Previously, the Government had identified five cities – Birmingham, Leeds, Nottingham, Derby and Southampton – where CAZs would need to be introduced. It still expects these cities to have implemented schemes by 2019, with a view to achieving statutory NO2 limits within “the shortest time possible”, expected to be 2020.
However, a further 36 towns and cities, not including London, have been identified as not meeting legal NO2 limits by 2020 if no additional measures are introduced.
A diesel scrappage scheme is not mentioned in the actual 86-page air quality plan, but a technical report which accompanies it does consider its merits and the Government is keen to know what people think in the consultation.
The technical report puts the cost of a scheme at £60 billion, based on scrapping all pre-Euro 6 diesel cars and vans in the UK in 2019 (8 million cars and 2 million vans, with grant levels of £6,000 and £6,500 respectively).
However, it also considers a smaller, more targeted scheme open to drivers of diesel Euro 1-5 cars and drivers of petrol Euro 1-3 cars, with vehicles being replaced with pure electric vehicles (EVs).
The Government says that this could be tied in with the existing plug-in car grant scheme. The modelling assumes that 15,000 vehicles (9,000 diesel and 6,000 petrol vehicles) would be scrapped at a cost of £110m, with a grant of £8,000. The scheme would start in 2019 and be available for one year only. However, it says that it would take between 18-24 months before a scheme could be launched.

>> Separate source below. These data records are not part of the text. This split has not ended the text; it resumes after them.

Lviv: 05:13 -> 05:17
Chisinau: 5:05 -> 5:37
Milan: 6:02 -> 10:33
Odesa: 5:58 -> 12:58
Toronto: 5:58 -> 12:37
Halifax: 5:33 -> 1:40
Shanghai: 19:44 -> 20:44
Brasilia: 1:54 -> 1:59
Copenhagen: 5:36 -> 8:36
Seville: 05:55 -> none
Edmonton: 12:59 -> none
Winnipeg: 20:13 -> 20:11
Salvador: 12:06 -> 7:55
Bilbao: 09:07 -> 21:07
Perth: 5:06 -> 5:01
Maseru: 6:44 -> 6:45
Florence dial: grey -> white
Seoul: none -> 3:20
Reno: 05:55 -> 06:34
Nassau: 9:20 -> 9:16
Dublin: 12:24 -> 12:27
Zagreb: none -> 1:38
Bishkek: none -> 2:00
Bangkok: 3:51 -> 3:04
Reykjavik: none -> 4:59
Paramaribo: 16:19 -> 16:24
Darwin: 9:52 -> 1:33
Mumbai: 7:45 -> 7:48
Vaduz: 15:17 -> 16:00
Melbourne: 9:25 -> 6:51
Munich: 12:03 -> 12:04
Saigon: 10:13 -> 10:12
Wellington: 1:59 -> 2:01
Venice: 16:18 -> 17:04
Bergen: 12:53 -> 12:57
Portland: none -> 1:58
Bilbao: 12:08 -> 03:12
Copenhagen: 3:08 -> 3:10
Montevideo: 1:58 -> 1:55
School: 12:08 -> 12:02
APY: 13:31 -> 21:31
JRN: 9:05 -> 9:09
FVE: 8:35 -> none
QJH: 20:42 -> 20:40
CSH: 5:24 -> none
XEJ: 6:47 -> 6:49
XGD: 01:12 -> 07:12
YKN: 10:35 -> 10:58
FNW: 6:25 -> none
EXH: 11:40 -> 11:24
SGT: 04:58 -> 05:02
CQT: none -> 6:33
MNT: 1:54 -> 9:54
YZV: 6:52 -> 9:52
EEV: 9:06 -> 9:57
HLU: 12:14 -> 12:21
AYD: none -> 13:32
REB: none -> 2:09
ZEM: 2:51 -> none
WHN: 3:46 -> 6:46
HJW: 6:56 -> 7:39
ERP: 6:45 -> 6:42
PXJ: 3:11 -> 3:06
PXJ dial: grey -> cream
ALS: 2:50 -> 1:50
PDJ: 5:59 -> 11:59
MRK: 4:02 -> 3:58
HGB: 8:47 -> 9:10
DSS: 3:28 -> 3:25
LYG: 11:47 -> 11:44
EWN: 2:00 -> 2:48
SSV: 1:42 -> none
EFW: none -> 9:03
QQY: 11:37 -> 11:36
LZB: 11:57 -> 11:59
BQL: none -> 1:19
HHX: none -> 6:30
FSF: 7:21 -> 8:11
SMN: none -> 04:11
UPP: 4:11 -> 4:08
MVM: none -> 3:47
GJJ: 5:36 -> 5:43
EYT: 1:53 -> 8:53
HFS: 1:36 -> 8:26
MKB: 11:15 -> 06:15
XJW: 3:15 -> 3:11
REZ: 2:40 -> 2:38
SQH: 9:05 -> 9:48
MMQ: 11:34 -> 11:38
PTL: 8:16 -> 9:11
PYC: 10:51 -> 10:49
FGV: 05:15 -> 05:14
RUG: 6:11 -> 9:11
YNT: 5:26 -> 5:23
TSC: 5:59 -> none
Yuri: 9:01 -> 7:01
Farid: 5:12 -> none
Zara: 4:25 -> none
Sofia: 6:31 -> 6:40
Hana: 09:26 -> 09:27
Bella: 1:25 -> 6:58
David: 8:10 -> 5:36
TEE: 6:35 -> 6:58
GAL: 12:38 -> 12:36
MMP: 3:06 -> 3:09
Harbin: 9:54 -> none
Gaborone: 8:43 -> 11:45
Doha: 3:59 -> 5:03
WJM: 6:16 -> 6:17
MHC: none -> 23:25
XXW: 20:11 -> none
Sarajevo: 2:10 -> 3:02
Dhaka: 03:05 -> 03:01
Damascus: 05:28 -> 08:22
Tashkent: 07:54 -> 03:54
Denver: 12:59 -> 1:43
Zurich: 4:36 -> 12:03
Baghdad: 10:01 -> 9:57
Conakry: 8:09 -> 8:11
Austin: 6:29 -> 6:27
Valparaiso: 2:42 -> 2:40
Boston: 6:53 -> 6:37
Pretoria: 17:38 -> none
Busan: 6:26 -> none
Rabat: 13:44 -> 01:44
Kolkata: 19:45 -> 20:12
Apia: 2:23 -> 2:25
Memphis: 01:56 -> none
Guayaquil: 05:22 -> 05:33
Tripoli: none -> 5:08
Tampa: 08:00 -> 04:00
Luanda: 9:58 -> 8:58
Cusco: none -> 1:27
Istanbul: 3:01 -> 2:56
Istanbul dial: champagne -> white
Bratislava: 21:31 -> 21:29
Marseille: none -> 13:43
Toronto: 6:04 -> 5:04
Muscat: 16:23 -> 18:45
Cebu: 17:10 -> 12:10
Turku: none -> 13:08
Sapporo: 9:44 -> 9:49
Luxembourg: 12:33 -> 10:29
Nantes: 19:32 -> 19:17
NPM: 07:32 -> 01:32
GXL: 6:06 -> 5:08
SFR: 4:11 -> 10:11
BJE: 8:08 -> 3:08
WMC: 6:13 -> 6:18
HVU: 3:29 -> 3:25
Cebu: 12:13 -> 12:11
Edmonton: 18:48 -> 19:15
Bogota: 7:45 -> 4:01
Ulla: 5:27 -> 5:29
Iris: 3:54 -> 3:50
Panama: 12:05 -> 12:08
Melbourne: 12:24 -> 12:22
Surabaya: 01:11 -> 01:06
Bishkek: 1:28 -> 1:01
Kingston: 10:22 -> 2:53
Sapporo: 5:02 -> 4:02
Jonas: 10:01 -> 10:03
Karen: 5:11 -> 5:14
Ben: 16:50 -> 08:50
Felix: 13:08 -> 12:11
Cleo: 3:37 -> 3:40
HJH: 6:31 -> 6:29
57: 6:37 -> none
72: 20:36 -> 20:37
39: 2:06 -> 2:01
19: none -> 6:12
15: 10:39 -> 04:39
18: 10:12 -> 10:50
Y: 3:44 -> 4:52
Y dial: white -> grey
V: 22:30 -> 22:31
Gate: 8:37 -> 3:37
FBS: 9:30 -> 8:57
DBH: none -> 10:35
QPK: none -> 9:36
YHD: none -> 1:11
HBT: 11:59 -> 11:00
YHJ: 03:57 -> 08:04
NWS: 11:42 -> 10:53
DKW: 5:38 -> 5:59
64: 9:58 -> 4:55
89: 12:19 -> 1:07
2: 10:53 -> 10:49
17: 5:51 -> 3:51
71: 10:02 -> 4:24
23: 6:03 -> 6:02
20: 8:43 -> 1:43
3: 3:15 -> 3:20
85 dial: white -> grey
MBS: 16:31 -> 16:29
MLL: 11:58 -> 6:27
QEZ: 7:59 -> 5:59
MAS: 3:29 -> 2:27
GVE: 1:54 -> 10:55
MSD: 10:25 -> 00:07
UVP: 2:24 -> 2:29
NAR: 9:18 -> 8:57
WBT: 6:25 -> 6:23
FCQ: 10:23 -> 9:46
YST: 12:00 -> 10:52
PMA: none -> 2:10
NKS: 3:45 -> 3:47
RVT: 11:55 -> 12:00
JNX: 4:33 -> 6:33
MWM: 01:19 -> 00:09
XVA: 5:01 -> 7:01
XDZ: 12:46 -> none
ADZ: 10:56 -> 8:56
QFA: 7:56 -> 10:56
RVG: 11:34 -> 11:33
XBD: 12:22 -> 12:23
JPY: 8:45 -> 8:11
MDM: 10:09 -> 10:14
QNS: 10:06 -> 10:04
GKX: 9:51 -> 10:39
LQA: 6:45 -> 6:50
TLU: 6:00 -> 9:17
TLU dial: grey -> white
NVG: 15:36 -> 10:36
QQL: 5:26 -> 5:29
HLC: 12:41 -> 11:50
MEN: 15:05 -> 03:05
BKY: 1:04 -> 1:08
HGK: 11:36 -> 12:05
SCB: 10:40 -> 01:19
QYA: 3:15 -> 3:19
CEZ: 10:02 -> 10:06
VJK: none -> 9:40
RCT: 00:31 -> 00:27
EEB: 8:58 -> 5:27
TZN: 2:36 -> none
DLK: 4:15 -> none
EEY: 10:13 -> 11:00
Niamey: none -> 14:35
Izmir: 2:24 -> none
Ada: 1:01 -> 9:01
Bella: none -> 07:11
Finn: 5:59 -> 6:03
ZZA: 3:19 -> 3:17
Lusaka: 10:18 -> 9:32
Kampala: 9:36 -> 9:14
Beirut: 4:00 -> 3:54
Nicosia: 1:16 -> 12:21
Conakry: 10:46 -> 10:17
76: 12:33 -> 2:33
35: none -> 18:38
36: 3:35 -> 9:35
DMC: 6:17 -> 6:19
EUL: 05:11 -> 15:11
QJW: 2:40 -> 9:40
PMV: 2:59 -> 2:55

Gerry Keaney, chief executive of the British Vehicle Rental and Leasing Association (BVRLA), said: “We believe a national scrappage scheme could make a significant contribution in reducing NOx emissions by removing some of the oldest, most polluting cars and vans from our roads."
Environmental law firm Client Earth, which forced the Government to re-think its approach to reducing NO2 for a second time in 18 months at the end of last year, accused the Government of “passing the buck”.
CEO James Thornton said: “The court ordered the Government to take this public health issue seriously and, while the Government says that pollution is the largest environmental risk to public health, we will still be faced with illegal air quality for years to come under these proposals.
“There needs to be a national network of clean air zones which prevent the most polluting vehicles from entering the most illegally polluted streets in our towns and cities. We fail to see how the non-charging clean air zones, proposed by the Government, will be effective if they don’t persuade motorists to stay out of those areas.
“The Government seems to be passing the buck to local authorities rather than taking responsibility for this public health emergency.”
He added: “The Government has also failed to commit to a diesel scrappage scheme and this is a crucial element of the range of measures needed to persuade motorists to move to cleaner vehicles.”
Dearman’s commercial director David Sanders was pleased to see the Government had also recognised the impact of transport refrigeration units on Britain’s air quality. "These diesel-run units are disproportionately polluting and local authorities implementing clean air zones should encourage fleet operators to shift to the affordable zero emission units that are already available," he said.
"The transport sector faces ever closer scrutiny because of its reliance on diesel, but the industry needs support as well as regulation if it is to transition to cleaner alternatives, that is why the draft air quality plan as a whole must encourage take-up of cleaner, greener technologies.”
There are roughly 84,000 TRUs on Britain’s roads, many of which depend on outdated auxiliary diesel engines, which can emit up to six times as much nitrogen oxide (NOx) and almost 30 times as much particulate matter (PM) as a Euro 6 heavy goods vehicle engine.
The consultation will run until June 31, with the final plan due to be published by July 31.